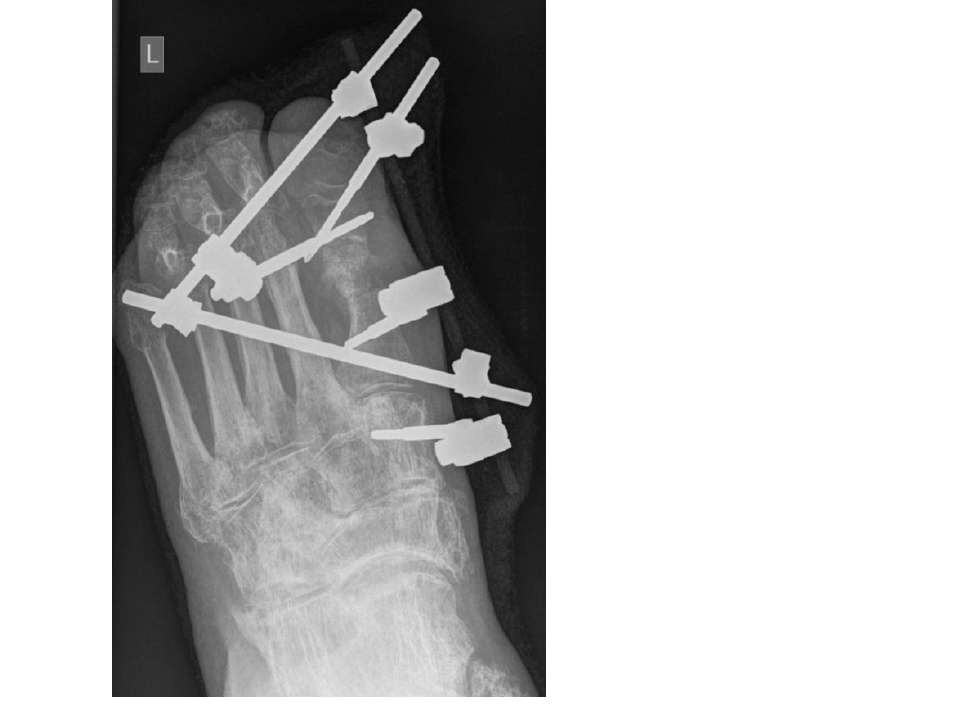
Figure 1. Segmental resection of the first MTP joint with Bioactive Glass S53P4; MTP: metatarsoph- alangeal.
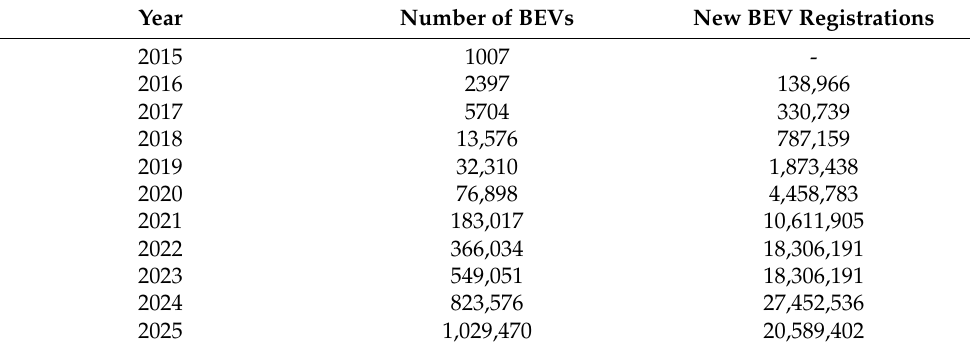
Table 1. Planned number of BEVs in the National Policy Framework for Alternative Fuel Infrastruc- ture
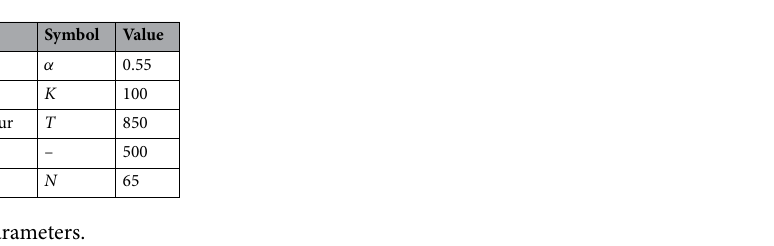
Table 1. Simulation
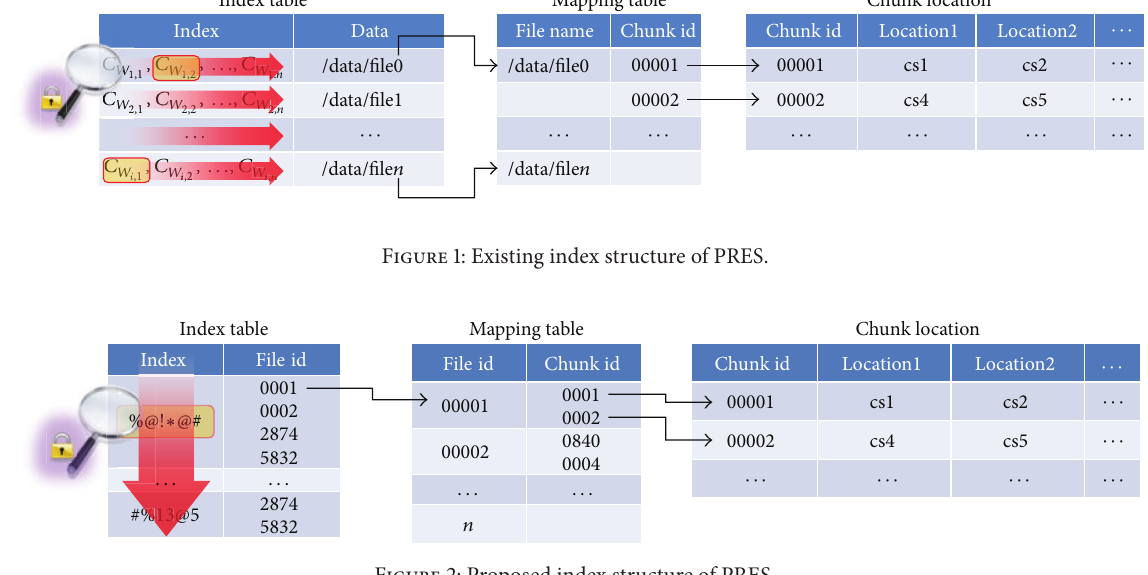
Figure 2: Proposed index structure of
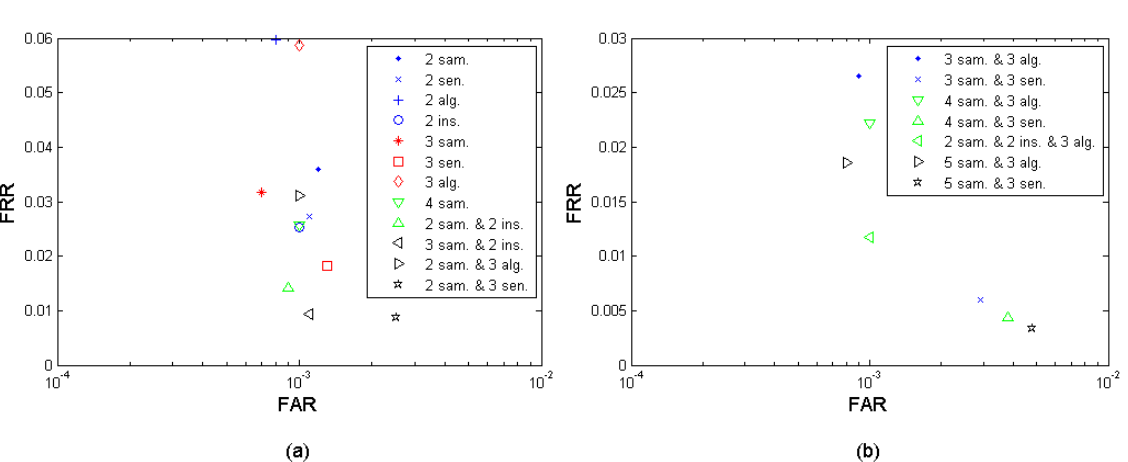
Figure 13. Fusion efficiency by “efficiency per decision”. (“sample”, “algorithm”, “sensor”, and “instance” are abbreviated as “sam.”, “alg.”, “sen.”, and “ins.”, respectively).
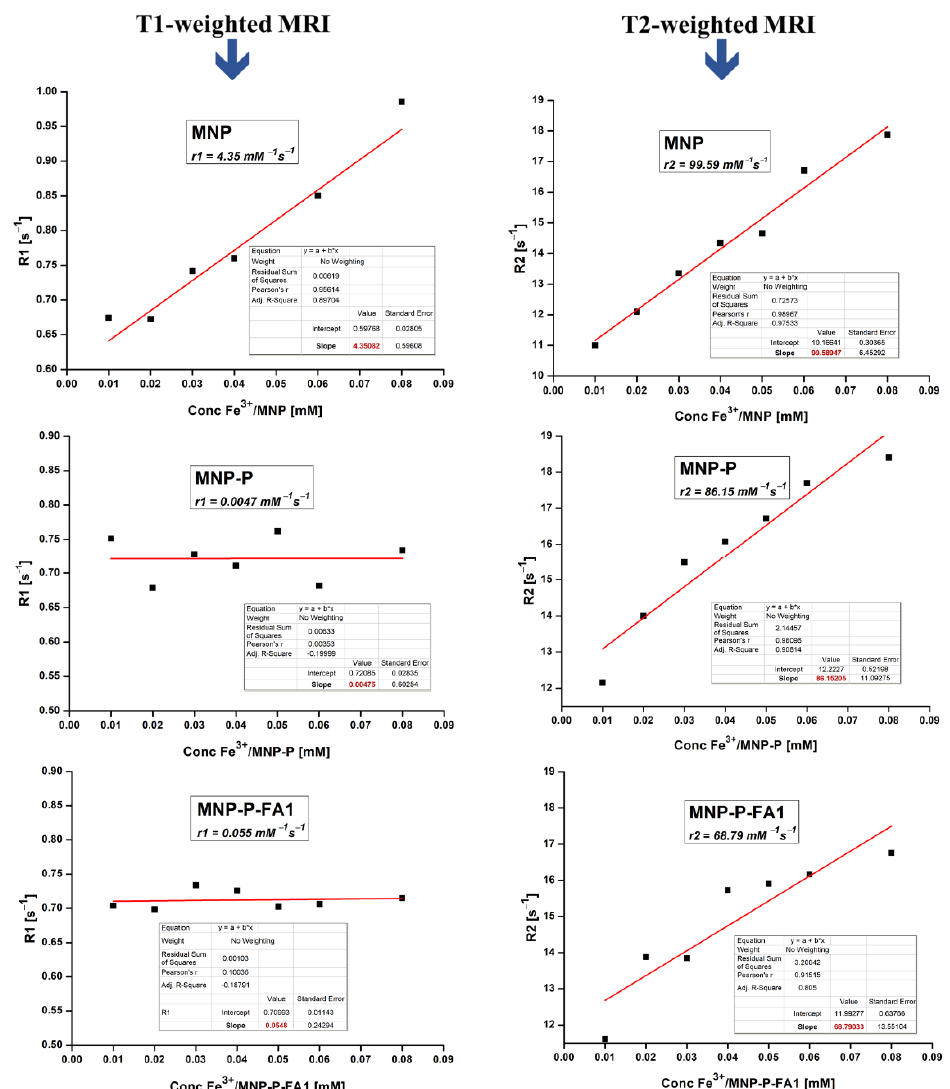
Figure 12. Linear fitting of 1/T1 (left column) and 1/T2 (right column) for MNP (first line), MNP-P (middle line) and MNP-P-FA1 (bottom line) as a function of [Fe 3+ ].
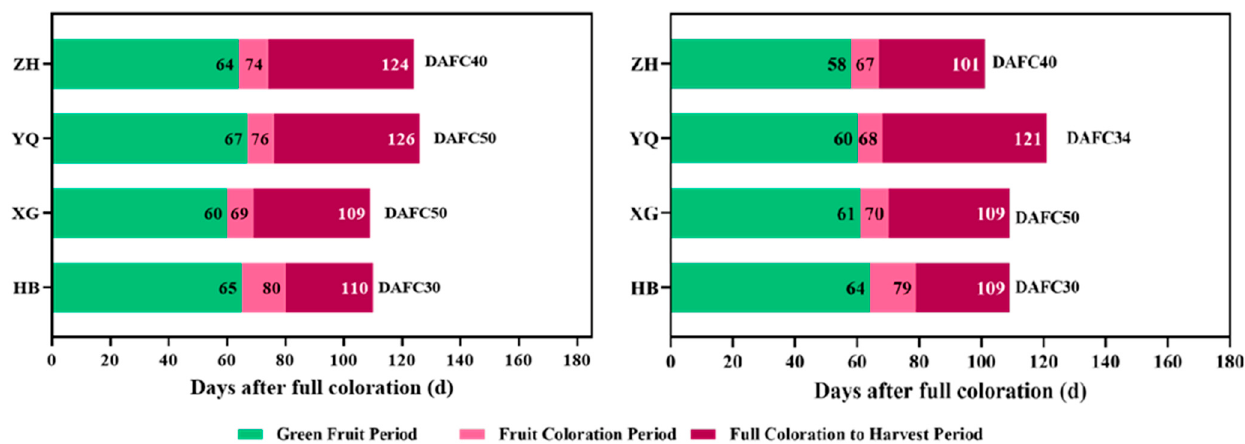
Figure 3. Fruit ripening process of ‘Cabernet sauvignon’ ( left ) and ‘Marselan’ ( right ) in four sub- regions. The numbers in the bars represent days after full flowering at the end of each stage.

**WHAT YOU ARE ASKED TO DO**.
Working from the listing above, pick out every line that has "Figure" and copy it.

**EXERCISE SOLUTION**.
Figure 1. Segmental resection of the first MTP joint with Bioactive Glass S53P4; MTP: metatarsoph- alangeal.
Figure 2: Proposed index structure of
Figure 13. Fusion efficiency by “efficiency per decision”. (“sample”, “algorithm”, “sensor”, and “instance” are abbreviated as “sam.”, “alg.”, “sen.”, and “ins.”, respectively).
Figure 12. Linear fitting of 1/T1 (left column) and 1/T2 (right column) for MNP (first line), MNP-P (middle line) and MNP-P-FA1 (bottom line) as a function of [Fe 3+ ].
Figure 3. Fruit ripening process of ‘Cabernet sauvignon’ ( left ) and ‘Marselan’ ( right ) in four sub- regions. The numbers in the bars represent days after full flowering at the end of each stage.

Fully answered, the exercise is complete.